Perhaps even more important than increased exports resulting from a lower exchange rate would be a corresponding drop in imports. Higher prices for imports, especially as a result of a much lower pound, would strongly encourage the production of goods within the UK which had previously been imported. The same would apply to services. Holidays abroad for UK residents - which count as imports - would become more expensive, thus encouraging people not to have holidays overseas - and I, amongst many others, believe that this is a price which has to be paid for making the economy more competitive. Correspondingly, however, foreign tourism in the UK is likely to increase substantially.

It is sometimes claimed that the UK economy, in its weakened state and with its reliance on housing and services is incapable of responding to price and profitability signals. This is extremely unlikely to be true for all of the following reasons:

Despite the fact that we still have a large visible trade deficit, UK exports have grown substantially since the exchange rate was lowered in 2007/2009. Between 2009 and 2012 UK exports of goods rose 31% by value and 17% by volume. This certainly shows that expansion of sales abroad is possible. Unfortunately, imports of goods also rose over the same period by 31% and 15% by volume but from a higher base, so the visible deficit grew larger rather than becoming smaller.

At £1.00 equals a little over $1.00, however, the picture would change dramatically. The problem is that at £1.00 equals $1.70, import substitution on any sufficient scale is not worthwhile. With the exchange rate a third lower than it is now, much of the light manufacturing which relocated along the Pacific Rim as we de-industrialised would become more economical to locate again within the UK. Most light industrial production - such as injection moulding, metal pressing, fabrication and assembly - involves processes which are relatively easy to establish, and machinery, equipment and raw materials which are readily available on world markets. This is why re-establishing the UK as a manufacturing base would enable the economy to grow at 4% to 5% per annum as unemployment fell towards perhaps no more than 3%.

The path back to sustainable prosperity for the UK therefore lies both in increased exports and import substitution, covering both goods and services. In 2013 our foreign payments deficit was £67bn - running at 5.5% of GDP by the second half of the year. £27bn of this sum was our trade deficit, another £27bn by transfers abroad and a further £17bn was net income from aboard, which has now turned negative. If the economy is expanded strongly, imports are bound to rise. This is why a very substantial increase in exports and a strong move towards import substitution will be needed - all made possible by a lower exchange rate - to cater for the needs engendered by much more rapid growth.

Is all this possible? Emphatically, it is. None of the standard objections to managing our exchange rate down stand up to close scrutiny. The reason we stick to a grossly over-valued pound has nothing to do with the impossibility of changing its external value and everything to do with the fact that our politicians, civil servants, commentators and academia are wedded to views on economics which are wholly out of kilter with what really needs to be done.

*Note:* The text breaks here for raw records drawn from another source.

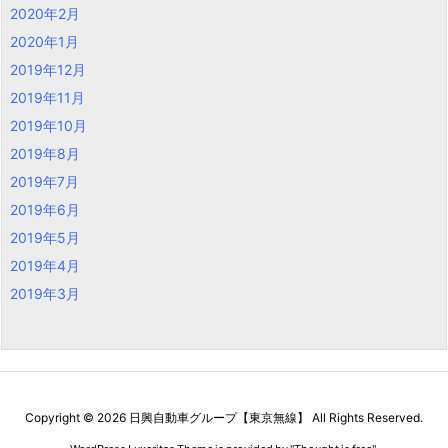
2020年2月
2020年1月
2019年12月
2019年11月
2019年10月
2019年8月
2019年7月
2019年6月
2019年5月
2019年4月
2019年3月
Copyright ©
2026
日興自動車グループ【東京無線】
All Rights Reserved.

Targeting inflation at 2% is not by a very long chalk the primary economic objective. Making sure that the exchange rate is at a competitive level is far, far more important. Until opinion changes, we will be condemned to little economic growth, stagnant living standards, overstrained public resources, an unfundable Welfare State, a pensions crisis, rising inequality both regionally and between socio-economic groups, mounting unemployment and declining international significance.

Of course, a competitive pound is not a solution on its own. Many supply side policies will be needed to complement what needs to be done by making the UK economy more competitive internationally. The crucial point about the exchange rate, however, is that without getting this at the right level, no other mix of policies will work. This is the crucial perception which our policy makers need to take on board.